▸ Task requirements: Pictures stay out; everything else in the records below gets copied exactly.

▸ Data supplied:
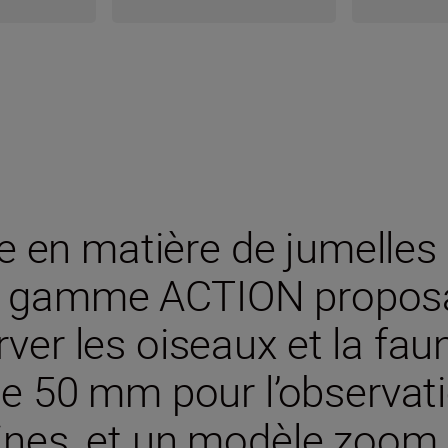
e en matière de jumell
re gamme ACTION propos
er les oiseaux et la faun
e 50 mm pour l’observati
aines, et un modèle zoom 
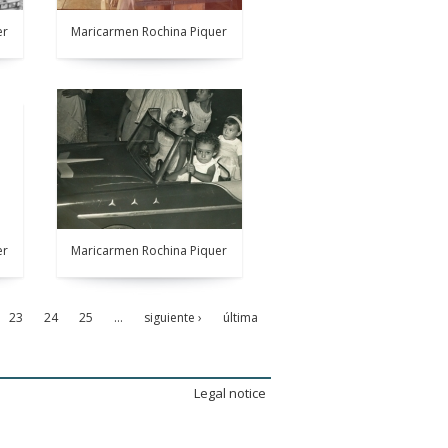
er
Maricarmen Rochina Piquer
er
Maricarmen Rochina Piquer
23
24
25
…
siguiente ›
última
Legal notice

▸ Worked solution:
e en matière de jumell
re gamme ACTION propos
er les oiseaux et la faun
e 50 mm pour l’observati
aines, et un modèle zoom 
er
Maricarmen Rochina Piquer
er
Maricarmen Rochina Piquer
23
24
25
…
siguiente ›
última
Legal notice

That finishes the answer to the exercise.